Extracted page text data

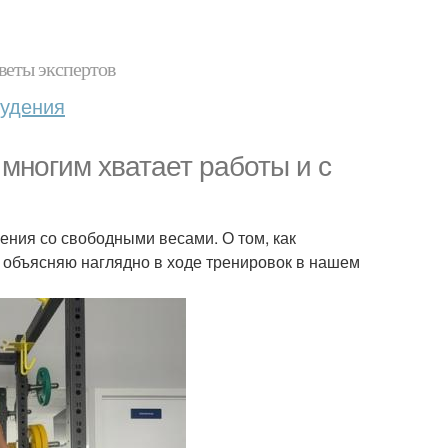
веты экспертов
худения
многим хватает работы и с
нения со свободными весами. О том, как
я объясняю наглядно в ходе тренировок в нашем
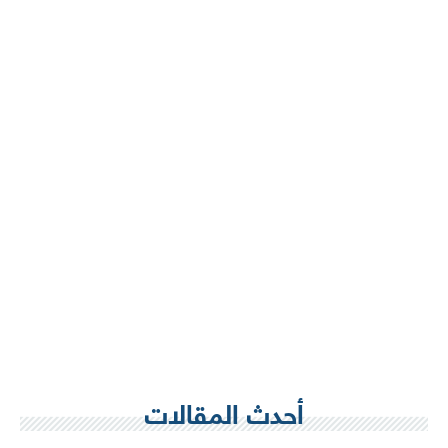
أحدث المقالات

- [TASK BRIEF]:
Write out every line of text from the entries above, exactly as it stands, and leave the pictures out.

- [REPLY]:
веты экспертов
худения
многим хватает работы и с
нения со свободными весами. О том, как
я объясняю наглядно в ходе тренировок в нашем
أحدث المقالات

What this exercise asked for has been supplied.